The bias ratio is 70%、80%、90% Repeat the experiment .
Another parameter that shows the efficiency of the method is Normalization improvement (NI), It quantifies the algorithm a Relative to the algorithm B How good is the performance of . This parameter is estimated as :
N I = ∣ E r r o r A − E r r o r B ∣ E r r o r A NI=\frac {\lvert Error_A-Error_B\rvert}{Error_A} NI=ErrorA∣ErrorA−ErrorB∣
ACA It can also be considered as a dimension reduction technology 
summary
We propose a domain adaptation algorithm , The algorithm transfers data samples to a new feature space . Explore new data representation , Make the training data set and the test data set as close as possible in the new feature space , At the same time, important structural information of data is preserved . In order to solve this problem and meet the above properties , We define a fast optimization problem , Its solution is known as the eigenvector of the given matrix . Experimental results show that , The algorithm has good performance in practical application , It has good efficiency in the case of low dimension , It can be used as a dimension reduction technology .
References
- Adapting Component Analysis
边栏推荐
- Valuable blog and personal experience collection (continuous update)
- MarkDown简明语法手册
- 【Transformer】SOFT: Softmax-free Transformer with Linear Complexity
- Power Bi report server custom authentication
- PyTorch中的模型构建
- 【TensorRT】将 PyTorch 转化为可部署的 TensorRT
- 4、 Application of one hot and loss function
- 【语义分割】语义分割综述
- [semantic segmentation] setr_ Rethinking Semantic Segmentation from a Sequence-to-Sequence Perspective with Transformer
- Interesting talk about performance optimization thread pool: is the more threads open, the better?
猜你喜欢

clion+opencv+aruco+cmake配置

ML16-神经网络(2)

虚假新闻检测论文阅读(二):Semi-Supervised Learning and Graph Neural Networks for Fake News Detection

GA-RPN:引导锚点的建议区域网络

Error in installing pyspider under Windows: Please specify --curl dir=/path/to/build/libcurl solution

D3.js vertical relationship diagram (with arrows and text description of connecting lines)
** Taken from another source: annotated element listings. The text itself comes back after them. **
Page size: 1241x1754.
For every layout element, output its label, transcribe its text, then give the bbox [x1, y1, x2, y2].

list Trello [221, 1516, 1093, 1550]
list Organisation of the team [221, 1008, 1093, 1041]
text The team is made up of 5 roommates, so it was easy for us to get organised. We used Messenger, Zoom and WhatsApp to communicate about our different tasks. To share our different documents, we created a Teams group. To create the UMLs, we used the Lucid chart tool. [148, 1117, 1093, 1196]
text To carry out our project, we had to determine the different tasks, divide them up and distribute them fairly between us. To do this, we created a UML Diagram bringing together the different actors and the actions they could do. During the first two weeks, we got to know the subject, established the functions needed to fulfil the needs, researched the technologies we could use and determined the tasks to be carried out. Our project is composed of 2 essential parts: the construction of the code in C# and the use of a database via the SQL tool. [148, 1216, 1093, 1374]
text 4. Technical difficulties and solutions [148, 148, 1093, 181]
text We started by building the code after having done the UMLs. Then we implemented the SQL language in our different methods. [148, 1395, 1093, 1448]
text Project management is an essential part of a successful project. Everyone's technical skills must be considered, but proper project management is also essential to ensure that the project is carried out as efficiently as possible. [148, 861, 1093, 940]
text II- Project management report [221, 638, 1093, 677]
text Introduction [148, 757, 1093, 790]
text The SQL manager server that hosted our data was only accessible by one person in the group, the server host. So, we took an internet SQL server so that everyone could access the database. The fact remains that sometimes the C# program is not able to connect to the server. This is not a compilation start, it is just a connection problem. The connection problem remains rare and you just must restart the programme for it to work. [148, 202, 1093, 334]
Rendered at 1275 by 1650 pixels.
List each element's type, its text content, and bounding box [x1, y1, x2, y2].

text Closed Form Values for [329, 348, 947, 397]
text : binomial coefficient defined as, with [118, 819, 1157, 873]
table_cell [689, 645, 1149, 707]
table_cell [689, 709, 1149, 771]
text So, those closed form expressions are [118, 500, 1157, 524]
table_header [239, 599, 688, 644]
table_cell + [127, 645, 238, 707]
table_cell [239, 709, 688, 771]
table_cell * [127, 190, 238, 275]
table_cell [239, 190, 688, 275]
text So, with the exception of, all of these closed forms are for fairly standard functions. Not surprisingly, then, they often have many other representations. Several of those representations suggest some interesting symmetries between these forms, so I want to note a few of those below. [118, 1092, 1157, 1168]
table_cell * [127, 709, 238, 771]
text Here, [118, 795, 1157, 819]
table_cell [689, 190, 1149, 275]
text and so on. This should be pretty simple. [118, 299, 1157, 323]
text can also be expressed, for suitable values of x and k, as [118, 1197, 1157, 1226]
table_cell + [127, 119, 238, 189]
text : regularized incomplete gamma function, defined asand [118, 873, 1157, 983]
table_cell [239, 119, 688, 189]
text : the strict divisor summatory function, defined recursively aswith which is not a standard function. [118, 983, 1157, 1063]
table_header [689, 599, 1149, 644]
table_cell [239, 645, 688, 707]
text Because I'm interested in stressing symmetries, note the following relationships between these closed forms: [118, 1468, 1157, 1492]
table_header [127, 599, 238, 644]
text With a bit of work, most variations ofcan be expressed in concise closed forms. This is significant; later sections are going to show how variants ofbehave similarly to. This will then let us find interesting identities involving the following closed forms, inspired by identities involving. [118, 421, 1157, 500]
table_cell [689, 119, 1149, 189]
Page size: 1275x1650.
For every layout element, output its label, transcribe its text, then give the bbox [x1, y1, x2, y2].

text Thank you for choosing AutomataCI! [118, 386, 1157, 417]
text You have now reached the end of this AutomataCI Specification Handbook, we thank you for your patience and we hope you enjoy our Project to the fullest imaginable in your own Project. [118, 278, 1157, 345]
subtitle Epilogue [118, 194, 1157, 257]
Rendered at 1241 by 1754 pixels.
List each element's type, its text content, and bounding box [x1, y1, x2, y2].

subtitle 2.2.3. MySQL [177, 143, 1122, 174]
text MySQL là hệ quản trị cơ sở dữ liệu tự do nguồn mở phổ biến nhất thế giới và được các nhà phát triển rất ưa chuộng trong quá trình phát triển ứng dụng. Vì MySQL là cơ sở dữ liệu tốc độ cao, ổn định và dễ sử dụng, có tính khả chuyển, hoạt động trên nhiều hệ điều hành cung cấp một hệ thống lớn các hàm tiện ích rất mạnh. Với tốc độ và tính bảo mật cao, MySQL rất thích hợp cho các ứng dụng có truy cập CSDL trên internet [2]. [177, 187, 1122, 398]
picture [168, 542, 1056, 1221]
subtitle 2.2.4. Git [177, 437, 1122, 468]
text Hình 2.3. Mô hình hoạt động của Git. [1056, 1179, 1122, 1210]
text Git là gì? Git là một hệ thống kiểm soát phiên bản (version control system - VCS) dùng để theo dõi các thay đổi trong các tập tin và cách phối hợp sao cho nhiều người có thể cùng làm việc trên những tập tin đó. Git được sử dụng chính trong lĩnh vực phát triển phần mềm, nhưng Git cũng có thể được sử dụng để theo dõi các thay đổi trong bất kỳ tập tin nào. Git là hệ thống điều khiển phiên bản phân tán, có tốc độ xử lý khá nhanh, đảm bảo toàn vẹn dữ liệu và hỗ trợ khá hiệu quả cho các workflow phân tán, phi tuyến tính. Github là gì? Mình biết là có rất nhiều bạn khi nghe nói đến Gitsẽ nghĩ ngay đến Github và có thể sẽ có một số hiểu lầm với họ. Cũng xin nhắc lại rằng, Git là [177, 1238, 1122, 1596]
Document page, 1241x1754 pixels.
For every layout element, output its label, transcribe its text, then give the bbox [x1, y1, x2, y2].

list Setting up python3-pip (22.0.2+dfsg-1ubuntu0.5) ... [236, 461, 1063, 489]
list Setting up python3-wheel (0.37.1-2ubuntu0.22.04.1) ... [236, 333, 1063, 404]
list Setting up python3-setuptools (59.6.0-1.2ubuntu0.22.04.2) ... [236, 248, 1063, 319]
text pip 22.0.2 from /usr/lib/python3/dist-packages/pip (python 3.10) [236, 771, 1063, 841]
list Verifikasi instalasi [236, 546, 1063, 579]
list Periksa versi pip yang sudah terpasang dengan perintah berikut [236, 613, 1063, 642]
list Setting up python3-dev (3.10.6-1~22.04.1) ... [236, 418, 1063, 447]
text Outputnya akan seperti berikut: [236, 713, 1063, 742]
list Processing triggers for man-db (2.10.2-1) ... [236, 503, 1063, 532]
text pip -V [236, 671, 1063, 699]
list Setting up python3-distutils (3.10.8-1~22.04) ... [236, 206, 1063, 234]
【Transformer】SOFT: Softmax-free Transformer with Linear Complexity

【语义分割】Mapillary 数据集简介

预训练语言模型的使用方法

迁移学习—Geodesic Flow Kernel for Unsupervised Domain Adaptation
随机推荐
Ffmpeg creation GIF expression pack tutorial is coming! Say thank you, brother black fly?
torch.nn.Embedding()详解
Error in installing pyspider under Windows: Please specify --curl dir=/path/to/build/libcurl solution
3、 How to read video?
Configuration and use of Nacos external database
【目标检测】6、SSD
ML11-SKlearn实现支持向量机
五、图像像素统计
3、 How to customize data sets?
Continue the new journey and control smart storage together
四、One-hot和损失函数的应用
ML15 neural network (1)
[competition website] collect machine learning / deep learning competition website (continuously updated)
Spring, summer, autumn and winter with Miss Zhang (1)
逻辑回归-项目实战-信用卡检测任务(下)
神经网络相关知识回顾(PyTorch篇)
ML8自学笔记-LDA原理公式推导
ASM piling: after learning ASM tree API, you don't have to be afraid of hook anymore
一、迁移学习与fine-tuning有什么区别?
Are you sure you know the interaction problem of activity?